« Ce nouveau CPF est un changement sélectif dans l’engagement avec le Mozambique pour refléter notre focalisation spécifique sur l’emploi », a déclaré Fily Sissoko, directeur de la Division de la Banque mondiale pour le Mozambique, Madagascar, Maurice, les Seychelles et les Comores, cité dans un communiqué envoyé aujourd’hui à l’agence de presse portugaise.
« En nous concentrant sur les corridors économiques et les secteurs ayant un fort potentiel de création d’emplois, tels que l’énergie, l’agro-industrie et le tourisme, nous envisageons de mobiliser environ 2,5 milliards de dollars pendant la période du CPF pour aider le Mozambique à transformer sa richesse naturelle en opportunités tangibles et meilleurs emplois, surtout pour les jeunes et les femmes », ajoute le responsable.
Le programme de la Banque mondiale pour les cinq prochaines années au Mozambique prévoit la mobilisation d’instruments de financement par les diverses entités du Groupe, y compris des garanties, le soutien au secteur privé et des services de conseil pour lancer des projets dans le pays.
« Pendant ce nouveau cycle de partenariat, des instruments financiers de tout le Groupe de la Banque mondiale seront mobilisés pour aider à attirer les investissements privés, y compris des garanties, un financement mixte et des services de conseil, notamment à travers des initiatives phares comme la Mission 300 et AgriConnect », liées à l’électricité et à l’agriculture.

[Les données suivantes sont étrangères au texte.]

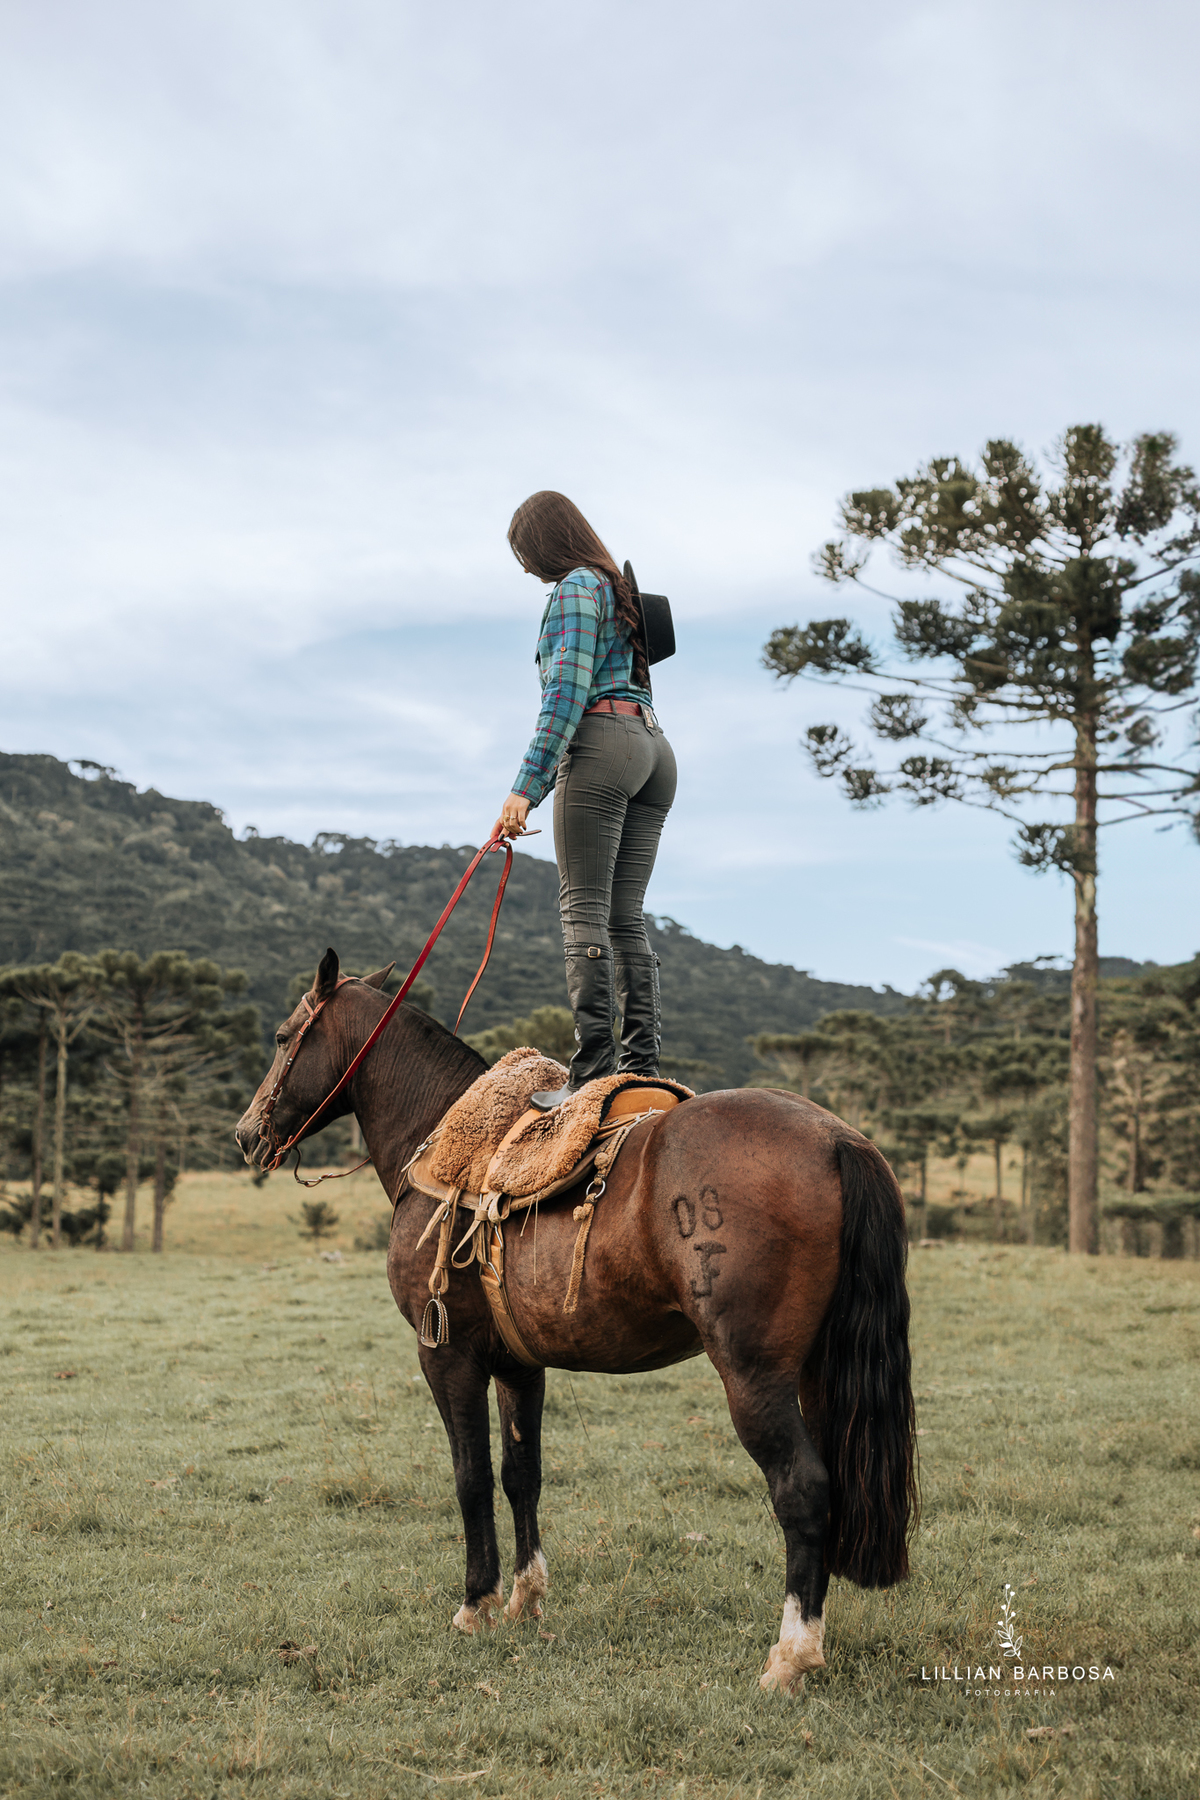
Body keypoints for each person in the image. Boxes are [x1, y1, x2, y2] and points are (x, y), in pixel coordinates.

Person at [492, 490, 677, 1110]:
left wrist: (526, 788)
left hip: (602, 745)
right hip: (654, 750)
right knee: (626, 915)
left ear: (545, 542)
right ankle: (643, 1066)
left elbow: (565, 693)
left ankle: (593, 1074)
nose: (523, 568)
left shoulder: (575, 586)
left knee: (583, 909)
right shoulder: (617, 590)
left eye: (524, 553)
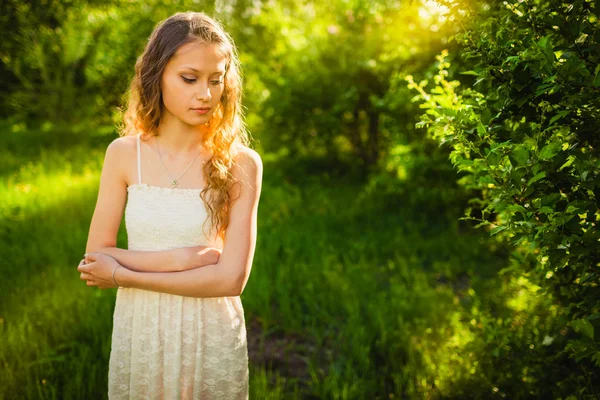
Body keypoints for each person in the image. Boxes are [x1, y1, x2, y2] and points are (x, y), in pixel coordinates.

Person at [76, 11, 262, 399]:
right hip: (142, 327)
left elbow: (230, 280)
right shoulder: (125, 155)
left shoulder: (241, 163)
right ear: (156, 75)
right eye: (190, 79)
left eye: (217, 79)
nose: (206, 94)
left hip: (210, 328)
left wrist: (124, 273)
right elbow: (96, 255)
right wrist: (179, 259)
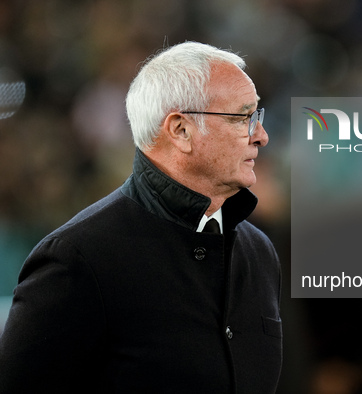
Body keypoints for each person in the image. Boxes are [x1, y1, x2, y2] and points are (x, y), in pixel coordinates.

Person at [0, 42, 282, 393]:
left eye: (258, 117)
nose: (261, 136)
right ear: (180, 130)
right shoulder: (77, 258)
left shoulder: (260, 252)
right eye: (243, 117)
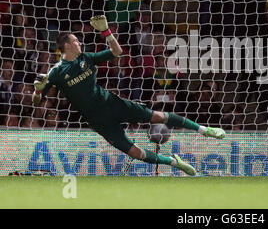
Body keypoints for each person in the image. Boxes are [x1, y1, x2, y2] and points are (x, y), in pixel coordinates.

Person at [32, 15, 226, 176]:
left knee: (157, 116)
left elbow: (117, 51)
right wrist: (38, 90)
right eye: (75, 40)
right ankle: (174, 163)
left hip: (112, 103)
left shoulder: (86, 58)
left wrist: (106, 31)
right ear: (66, 45)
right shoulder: (56, 72)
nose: (79, 42)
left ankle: (204, 129)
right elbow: (37, 100)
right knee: (136, 153)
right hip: (97, 120)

La nouvelle stratégie de la Banque mondiale pour ce pays africain lusophone « se concentre sur l’énergie, l’agro-industrie et le tourisme, tout en développant une main-d’œuvre qualifiée, renforçant la stabilité macroéconomique et abordant la fragilité », dans le but de renforcer la stabilité macroéconomique et budgétaire, d’améliorer les compétences de la main-d’œuvre, d’étendre l’accès à l’énergie, de dynamiser les corridors économiques et d’augmenter les emplois dirigés par le secteur privé.
En plus des 2,5 milliards de dollars, la Banque mondiale a également approuvé l’accès du Mozambique à environ 450 millions de dollars (environ 380 millions d’euros) de la Fenêtre de prévention et de résilience, destinés « à la prévention et réduction des conflits, à la prévention des facteurs de fragilité et à la construction d’une stabilité plus large dans les années à venir », déjà annoncé la semaine dernière par le ministère des Finances mozambicain.